| Forget
Big Brother, these days the IT staff may be watching
by Lisa Antonelli Bacon
Virginia Business
May 2005
Recently, a young brokerage
employee in Richmond was stunned to see one of his
instant-message exchanges
on the screen of a co-worker. He’s not sure how
it was intercepted but says, “You quickly learn
to watch what you say.” The man, who didn’t
want his named disclosed, now makes a habit of telling
friends to censor their communications to his office.
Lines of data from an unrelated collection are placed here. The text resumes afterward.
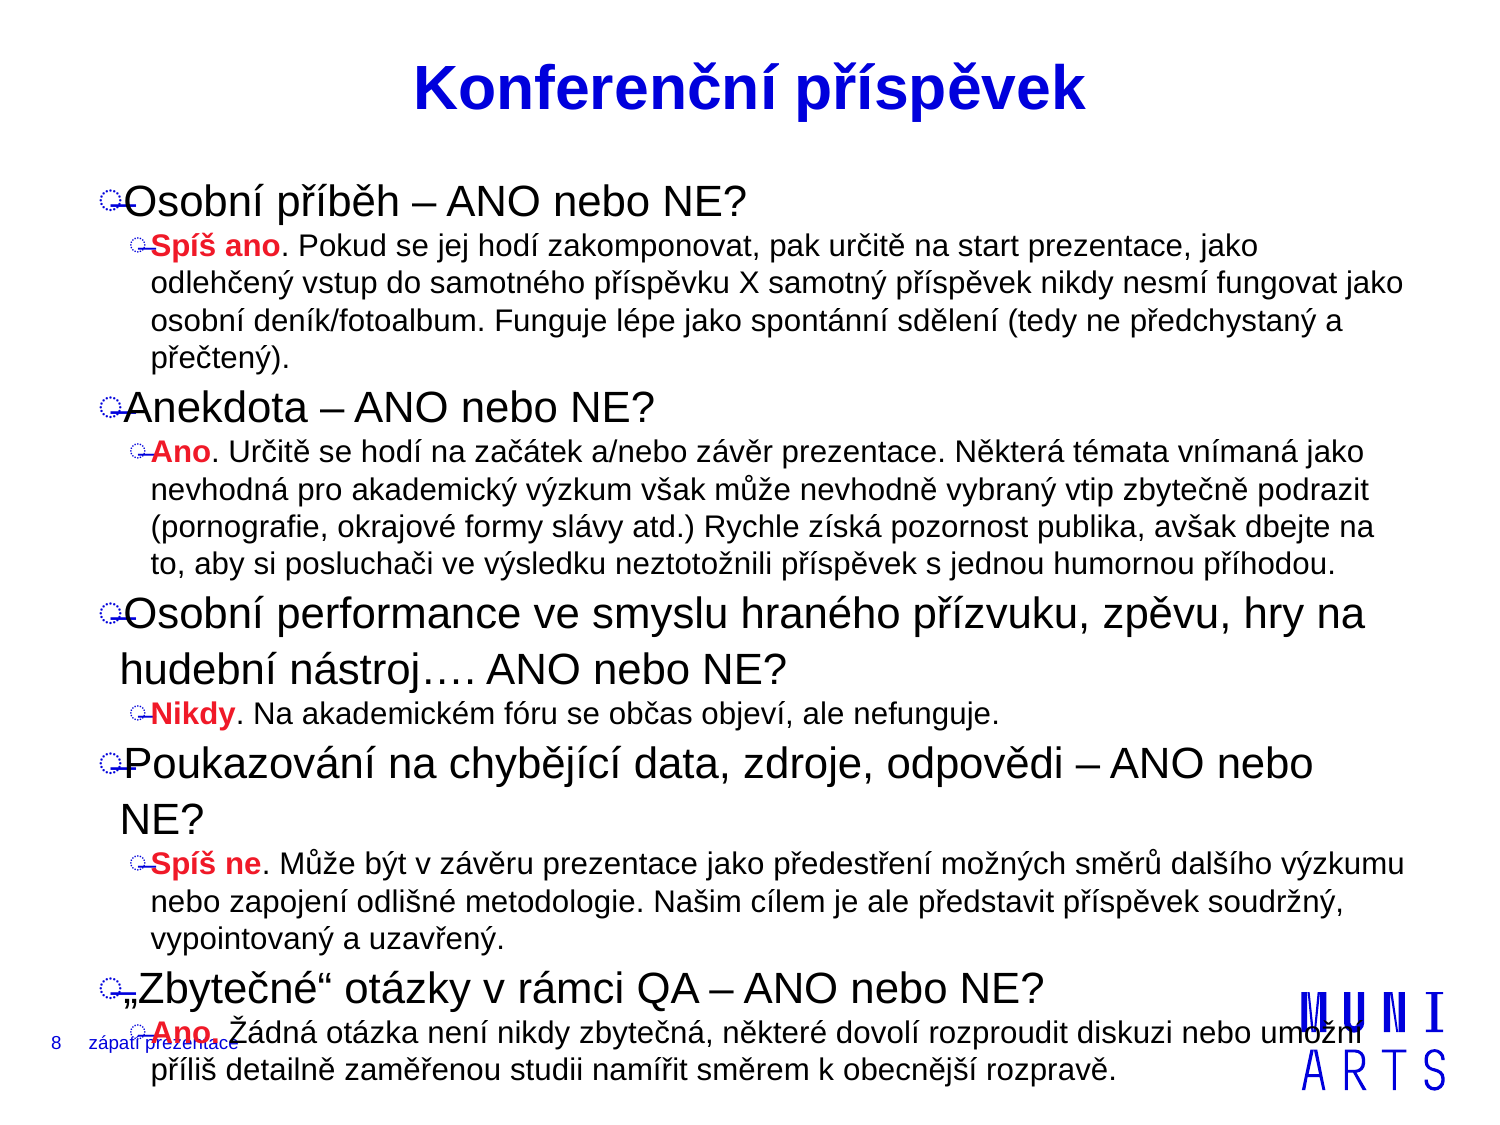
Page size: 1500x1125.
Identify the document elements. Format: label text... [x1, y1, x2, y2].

slide_number 8 [50, 1021, 82, 1063]
title Konferenční příspěvek [88, 59, 1412, 134]
footer zápatí prezentace [88, 1021, 1063, 1063]
list Osobní příběh – ANO nebo NE? Spíš ano. Pokud se jej hodí zakomponovat, pak určitě na start prezentace, jako odlehčený vstup do samotného příspěvku X samotný příspěvek nikdy nesmí fungovat jako osobní deník/fotoalbum. Funguje lépe jako spontánní sdělení (tedy ne předchystaný a přečtený). Anekdota – ANO nebo NE? Ano. Určitě se hodí na začátek a/nebo závěr prezentace. Některá témata vnímaná jako nevhodná pro akademický výzkum však může nevhodně vybraný vtip zbytečně podrazit (pornografie, okrajové formy slávy atd.) Rychle získá pozornost publika, avšak dbejte na to, aby si posluchači ve výsledku neztotožnili příspěvek s jednou humornou příhodou. Osobní performance ve smyslu hraného přízvuku, zpěvu, hry na hudební nástroj…. ANO nebo NE? Nikdy. Na akademickém fóru se občas objeví, ale nefunguje. Poukazování na chybějící data, zdroje, odpovědi – ANO nebo NE? Spíš ne. Může být v závěru prezentace jako předestření možných směrů dalšího výzkumu nebo zapojení odlišné metodologie. Našim cílem je ale představit příspěvek soudržný, vypointovaný a uzavřený. „Zbytečné“ otázky v rámci QA – ANO nebo NE? Ano. Žádná otázka není nikdy zbytečná, některé dovolí rozproudit diskuzi nebo umožní příliš detailně zaměřenou studii namířit směrem k obecnější rozpravě. [88, 168, 1412, 998]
A recent survey of more than
800 U.S. companies found that a majority monitor
employee e-mail. In Virginia,
as in other states, companies aren’t required
to tell workers about the snooping. (Only Connecticut
and Delaware have laws requiring employee notification). “Employees
don’t have a general rule of privacy that is
recognized in Virginia,” says Marguerite R. Ruby,
president of ProWorkplace, a division of Hunton & Williams
that provides customized workplace training. “It
is such a changing area of law, [accommodating] society’s
views on personal privacy and protection of property — all
those competing interests.”
During a recent presentation
to a professional group, Ruby identified the failure
to regulate e-mail and
Internet use as one of the top 10 employment risks.
E-mail has revolutionized business practices, but,
used inappropriately, those electronic messages can
increase the risk of liability for companies in such
areas as sexual harassment and employment discrimination.
And don’t think erasing the evidence will get
anyone out of trouble. Backup copies or long-term storage
that employees don’t even know about can provide
all the information needed.
Until the legal system catches
up, Ruby says employers and workers are best protected
with one simple stopgap
measure: a written policy stating that the entire computer
system (office computers, Internet system, e-mail system
and software) is subject to company monitoring. “Employers
want to be forward thinking in their policies,” says
Ruby. And being proactive is the ticket. “This
is good business practice,” she adds, “both
in managing the ever-changing risk in this area and
in managing the employee relations impact of employer
monitoring.”
The question these days is not whether Big Brother
is watching, but how much he sees. Advances in software
technology allow corporations to tailor their systems
to spit out e-mails or instant messages with certain
industry-specific words, profanity or sexual references.
While some companies are concerned about the release
of proprietary information, others monitor to check
employee compliance with corporate governance standards.
With work e-mail anything
but private, one employee defense might be a “billboard” mentality:
hit the send key only if the e-mail would pass muster
if read on a highway billboard, because chances are
many sets of eyes are already seeing it.